Assume that we have 2^10 CUDA cores and 2^20 data points. I want a kernel that will process these points and will provide true/false for each of them. So I will have 2^20 bits. Example:
bool f(x) { return x % 2? true : false; }
void kernel(int* input, byte* output)
{
tidx = thread.x ...
output[tidx] = f(input[tidx]);
...or...
sharedarr[tidx] = f(input[tidx]);
sync()
output[blockidx] = reduce(sharedarr);
...or...
atomic_result |= f(input[tidx]) << tidx;
sync(..)
output[blckidx] = atomic_result;
}
Thrust/CUDA has some algorithms as "partitioning", "transformation" which provides similar alternatives.
My question is, when I write the relevant CUDA kernel with a predicate that is providing the corresponding bool result,
should I use one byte for each result and directly store the result in the output array? Performing one step for calculation and performing another step for reduction/partitioning later.
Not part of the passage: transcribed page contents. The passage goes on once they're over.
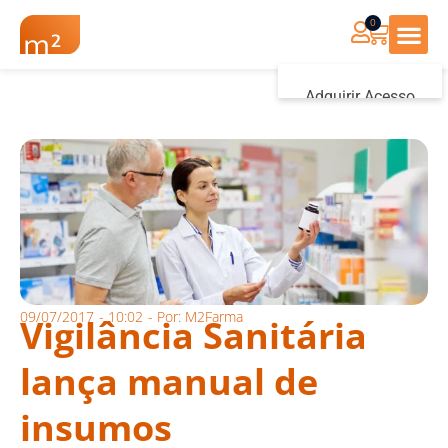
0
Renovação Farmác
Adquirir Acesso
Iniciar sessão
09/07/2017
-
10:02
- Por:
M2Farma
Vigilância Sanitária
lança manual de
insumos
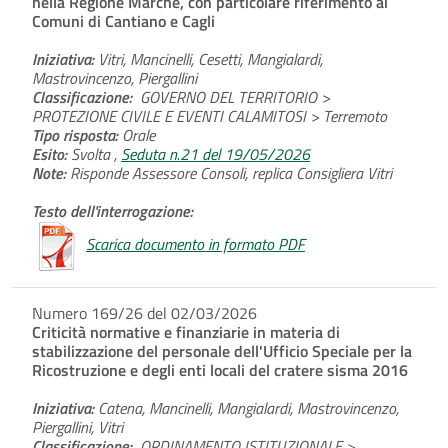
nella Regione Marche, con particolare riferimento ai
Comuni di Cantiano e Cagli
Iniziativa:
Vitri, Mancinelli, Cesetti, Mangialardi,
Mastrovincenzo, Piergallini
Classificazione:
GOVERNO DEL TERRITORIO >
PROTEZIONE CIVILE E EVENTI CALAMITOSI > Terremoto
Tipo risposta:
Orale
Esito:
Svolta ,
Seduta n.21 del 19/05/2026
Note:
Risponde Assessore Consoli, replica Consigliera Vitri
Testo dell'interrogazione:
Scarica documento in formato PDF
Numero 169/26 del 02/03/2026
Criticità normative e finanziarie in materia di
stabilizzazione del personale dell'Ufficio Speciale per la
Ricostruzione e degli enti locali del cratere sisma 2016
Iniziativa:
Catena, Mancinelli, Mangialardi, Mastrovincenzo,
Piergallini, Vitri
Classificazione:
ORDINAMENTO ISTITUZIONALE >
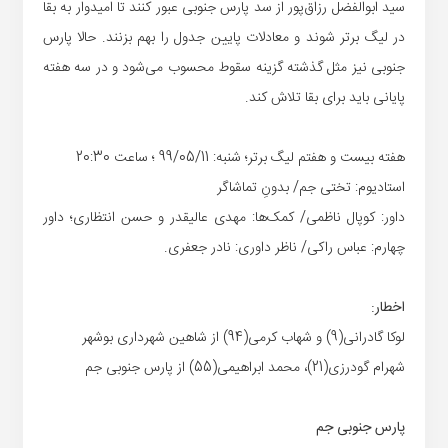
سید ابوالفضل رزاق‌پور از سد پارس جنوبی عبور کنند تا امیدوار به بقا
در لیگ برتر شوند و معادلات پایین جدول را بهم بزنند. حالا پارس
جنوبی نیز مثل گذشته گزینه سقوط محسوب می‌شود و در سه هفته
پایانی باید برای بقا تلاش کند.
هفته بیست و هفتم لیگ برتر؛ شنبه: 99/05/11 ؛ ساعت 20:30
استادیوم: تختی جم/ بدونِ تماشاگر
داور: کوپال ناظمی/ کمک‌ها: مهدی عالیقدر و حسن انتظاری؛ داور
چهارم: عباس راکی/ ناظر داوری: نادر جعفری.
اخطار:
لوکا گادرانی(9) و شهاب کرمی(94) از شاهین شهرداری بوشهر
شهرام گودرزی(21)،
محمد ابراهیمی
(55) از پارس جنوبی جم
پارس جنوبی جم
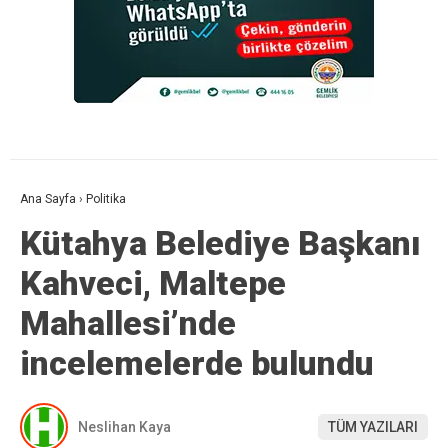
Ana Sayfa
›
Politika
Kütahya Belediye Başkanı
Kahveci, Maltepe
Mahallesi’nde
incelemelerde bulundu
Neslihan Kaya
TÜM YAZILARI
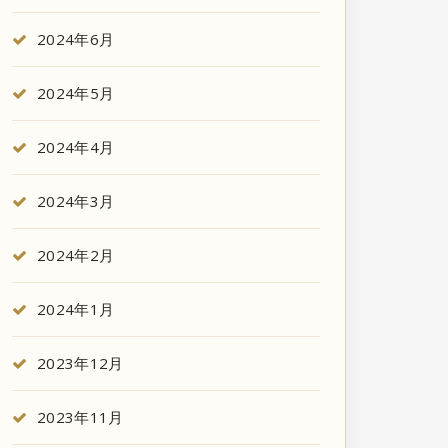
2024年6月
2024年5月
2024年4月
2024年3月
2024年2月
2024年1月
2023年12月
2023年11月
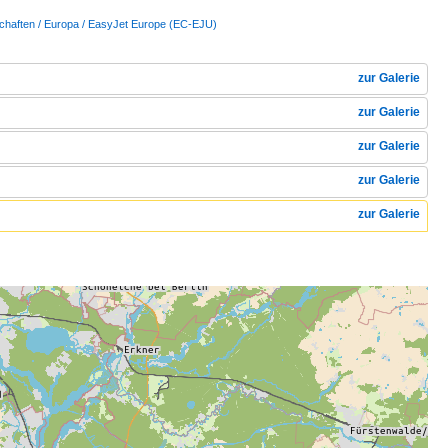
schaften / Europa / EasyJet Europe (EC-EJU)
zur Galerie
zur Galerie
zur Galerie
zur Galerie
zur Galerie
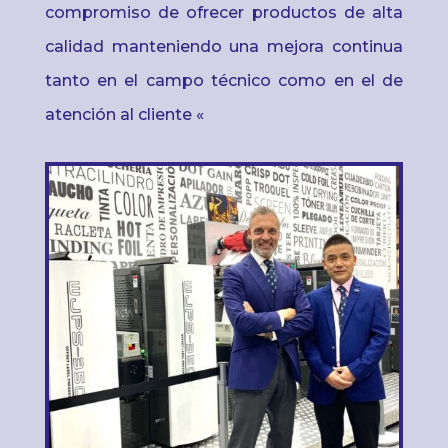
compromiso de ofrecer productos de alta
calidad manteniendo una mejora continua
tanto en el campo técnico como en el de
atención al cliente «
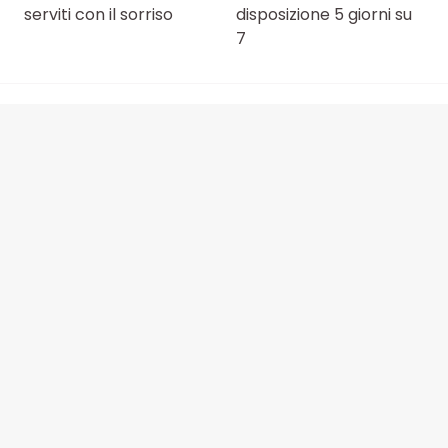
serviti con il sorriso
disposizione 5 giorni su
7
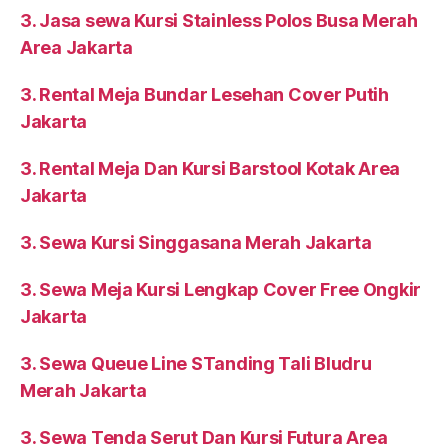
3. Jasa sewa Kursi Stainless Polos Busa Merah
Area Jakarta
3. Rental Meja Bundar Lesehan Cover Putih
Jakarta
3. Rental Meja Dan Kursi Barstool Kotak Area
Jakarta
3. Sewa Kursi Singgasana Merah Jakarta
3. Sewa Meja Kursi Lengkap Cover Free Ongkir
Jakarta
3. Sewa Queue Line STanding Tali Bludru
Merah Jakarta
3. Sewa Tenda Serut Dan Kursi Futura Area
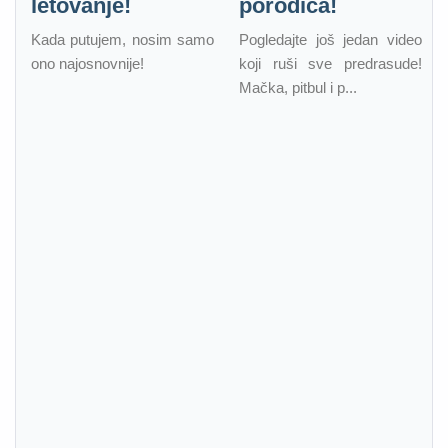
letovanje!
porodica!
Kada putujem, nosim samo
Pogledajte još jedan video
ono najosnovnije!
koji ruši sve predrasude!
Mačka, pitbul i p...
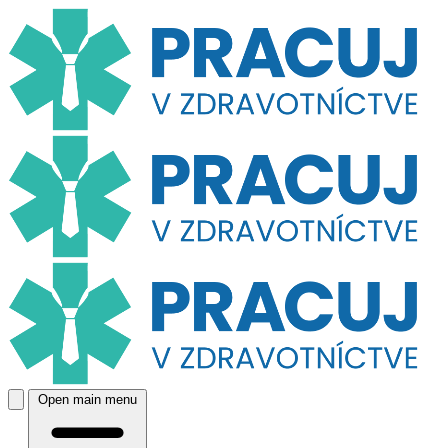
Open main menu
should I compact the output in the shared memory, using one byte for 8 threads and then at the end write the result from shared memory to output array?
should I use atomic variables?
What's the best way to write such a kernel and the most logical data structure to keep the results? Is it better to use more memory and simply do more writes to main memory instead of trying to deal with compacting the result before writing back to result memory area?